**TASK BRIEF**
Where does the word "Firefox" occur in the data below? Copy each line that holds it.

**SOURCE MATERIAL**

<<<<

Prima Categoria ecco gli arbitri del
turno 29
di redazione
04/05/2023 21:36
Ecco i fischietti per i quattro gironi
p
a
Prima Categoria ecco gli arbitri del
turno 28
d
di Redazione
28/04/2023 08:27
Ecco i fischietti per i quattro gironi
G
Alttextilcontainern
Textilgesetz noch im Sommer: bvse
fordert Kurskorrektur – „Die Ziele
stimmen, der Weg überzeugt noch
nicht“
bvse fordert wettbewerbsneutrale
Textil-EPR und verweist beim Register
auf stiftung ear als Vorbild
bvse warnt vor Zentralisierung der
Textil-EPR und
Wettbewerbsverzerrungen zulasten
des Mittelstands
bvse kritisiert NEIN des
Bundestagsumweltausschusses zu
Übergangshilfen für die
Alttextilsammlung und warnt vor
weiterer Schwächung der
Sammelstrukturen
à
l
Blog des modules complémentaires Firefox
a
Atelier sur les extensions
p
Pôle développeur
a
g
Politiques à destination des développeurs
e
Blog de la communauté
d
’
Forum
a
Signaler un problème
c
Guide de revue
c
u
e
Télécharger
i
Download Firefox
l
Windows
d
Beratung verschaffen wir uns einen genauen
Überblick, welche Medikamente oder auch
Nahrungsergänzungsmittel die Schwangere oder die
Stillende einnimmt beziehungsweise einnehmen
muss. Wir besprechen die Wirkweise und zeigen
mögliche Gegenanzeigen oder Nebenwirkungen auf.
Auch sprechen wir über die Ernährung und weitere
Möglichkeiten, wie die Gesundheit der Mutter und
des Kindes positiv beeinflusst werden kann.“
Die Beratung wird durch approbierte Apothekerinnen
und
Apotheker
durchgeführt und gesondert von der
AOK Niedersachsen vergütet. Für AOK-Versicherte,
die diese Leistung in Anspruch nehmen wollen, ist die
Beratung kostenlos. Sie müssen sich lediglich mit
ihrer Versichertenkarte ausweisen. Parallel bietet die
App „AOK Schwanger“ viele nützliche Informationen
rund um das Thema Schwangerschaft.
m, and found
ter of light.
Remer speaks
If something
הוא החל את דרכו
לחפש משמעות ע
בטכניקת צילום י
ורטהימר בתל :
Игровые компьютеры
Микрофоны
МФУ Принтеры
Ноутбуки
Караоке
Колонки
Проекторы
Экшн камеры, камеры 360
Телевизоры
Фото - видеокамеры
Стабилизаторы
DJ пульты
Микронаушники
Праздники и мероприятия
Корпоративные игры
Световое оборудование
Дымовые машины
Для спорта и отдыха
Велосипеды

>>>>

**SOLUTION TO THIS TASK**
Blog des modules complémentaires Firefox
Download Firefox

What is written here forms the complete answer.